" On peut bien s'amuser, c'est une communion, pas un enterrement "
Je me focaliserais ici sur la nouvelle centrale du film, celle qui regroupe "plaisir et pureté", l'adaptation de la nouvelle de Maupassant "La Maison Tellier". Présentant en voix off, sous les traits de Maupassant, le film, Jean Servais nous livre les clefs de cette adaptation tout en joie et en émerveillement qui se recentre, à la différence de la nouvelle, sur les figures de Madame Rosa, magnifique Danielle Darrieux et de Joseph (Jean Gabin, please). Là où ils passaient inaperçus dans la nouvelle, Ophuls décide de propulser ces stars au premier rang, ce focalisant dans ce qui est le 2e mouvement de la nouvelle: la communion, sur les regards échangés entre les deux personnages, l'histoire d'amour non consommé, tachée de ce qui ressemble à une tentative de viol filmée de loin, à travers cette maison où se croisent des escaliers.
La nouvelle s'ouvre sur un plan séquence de deux minutes, prouesse cinématographique magnifique, qui nous plonge à la fois dans l'humour et la distance par rapport à cette maison close vers laquelle la caméra s'envole sans jamais y pénétrer, découpant le plaisir, mais aussi le désir à travers les persiennes qui ferment la maison close qui, pour nous, est véritablement close.

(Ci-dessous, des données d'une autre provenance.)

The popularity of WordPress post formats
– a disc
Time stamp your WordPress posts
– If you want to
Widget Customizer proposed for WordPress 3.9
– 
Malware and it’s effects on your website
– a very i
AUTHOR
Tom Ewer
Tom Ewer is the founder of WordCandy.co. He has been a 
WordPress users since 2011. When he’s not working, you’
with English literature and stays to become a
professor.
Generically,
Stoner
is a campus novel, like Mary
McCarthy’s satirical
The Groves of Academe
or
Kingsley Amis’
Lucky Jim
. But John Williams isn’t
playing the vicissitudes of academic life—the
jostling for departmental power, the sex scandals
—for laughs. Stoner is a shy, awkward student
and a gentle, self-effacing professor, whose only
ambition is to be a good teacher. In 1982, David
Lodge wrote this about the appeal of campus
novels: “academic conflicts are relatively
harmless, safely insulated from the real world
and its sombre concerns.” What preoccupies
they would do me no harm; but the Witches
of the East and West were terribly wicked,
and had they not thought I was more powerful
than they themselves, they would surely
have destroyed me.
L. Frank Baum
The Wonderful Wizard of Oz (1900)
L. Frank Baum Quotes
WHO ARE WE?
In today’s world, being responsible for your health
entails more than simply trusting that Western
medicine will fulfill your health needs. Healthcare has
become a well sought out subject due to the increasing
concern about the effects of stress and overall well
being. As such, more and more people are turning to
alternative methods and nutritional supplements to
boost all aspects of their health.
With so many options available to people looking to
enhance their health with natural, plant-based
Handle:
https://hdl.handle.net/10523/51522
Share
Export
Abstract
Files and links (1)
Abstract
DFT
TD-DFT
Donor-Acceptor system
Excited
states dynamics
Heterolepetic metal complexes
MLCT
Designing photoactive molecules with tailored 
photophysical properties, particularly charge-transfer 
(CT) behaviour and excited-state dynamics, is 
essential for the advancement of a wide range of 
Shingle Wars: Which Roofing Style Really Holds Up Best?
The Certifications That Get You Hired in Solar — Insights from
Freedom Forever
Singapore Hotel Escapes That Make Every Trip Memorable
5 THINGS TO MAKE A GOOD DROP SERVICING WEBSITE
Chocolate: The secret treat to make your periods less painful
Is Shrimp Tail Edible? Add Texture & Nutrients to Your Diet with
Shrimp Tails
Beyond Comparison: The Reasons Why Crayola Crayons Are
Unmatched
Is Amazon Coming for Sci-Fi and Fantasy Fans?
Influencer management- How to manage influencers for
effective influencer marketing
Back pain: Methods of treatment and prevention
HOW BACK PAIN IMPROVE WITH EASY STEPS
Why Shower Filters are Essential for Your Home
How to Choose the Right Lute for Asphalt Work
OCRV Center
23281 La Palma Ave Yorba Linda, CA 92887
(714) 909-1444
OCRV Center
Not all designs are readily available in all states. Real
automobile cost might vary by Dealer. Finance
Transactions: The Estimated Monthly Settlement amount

Ophuls se focalise donc sur cet empêchement au métier que constituait la nouvelle de Maupassant où se dessine une parenthèse enchantée et mystique (la religion étant moquée par Maupassant, beaucoup moins par Ophuls, la scène à l'église, avec les angelots étant beaucoup plus spirituelle et envoûtante dans le film,, crystalisée par les larmes de Rosa) dans la vie des prostituées avant le retour au travail. C'est donc dans l'empêchement, de quelque ordre qu'il soit, que Maupassant a construit ses figures de prostituées de Boule de suif aux femmes de la maison Tellier et ici, c'est vers le merveilleux et l'humour (remplaçant volontiers l'ironie subtile des mots de Maupassant) que vient se placer Ophuls entre, fidélité à l'oeuvre et mise en exergue du rêve et de l'onirisme à la force du choix de la musique, de ces plans d'une beauté époustouflante, et des fleurs qui viennent ponctuer le voyage de ce "troupeau magnifique" pour ne citer qu'une des tournures langagière de Maupassant que reprend ici Ophuls à l'aide d'une voix off.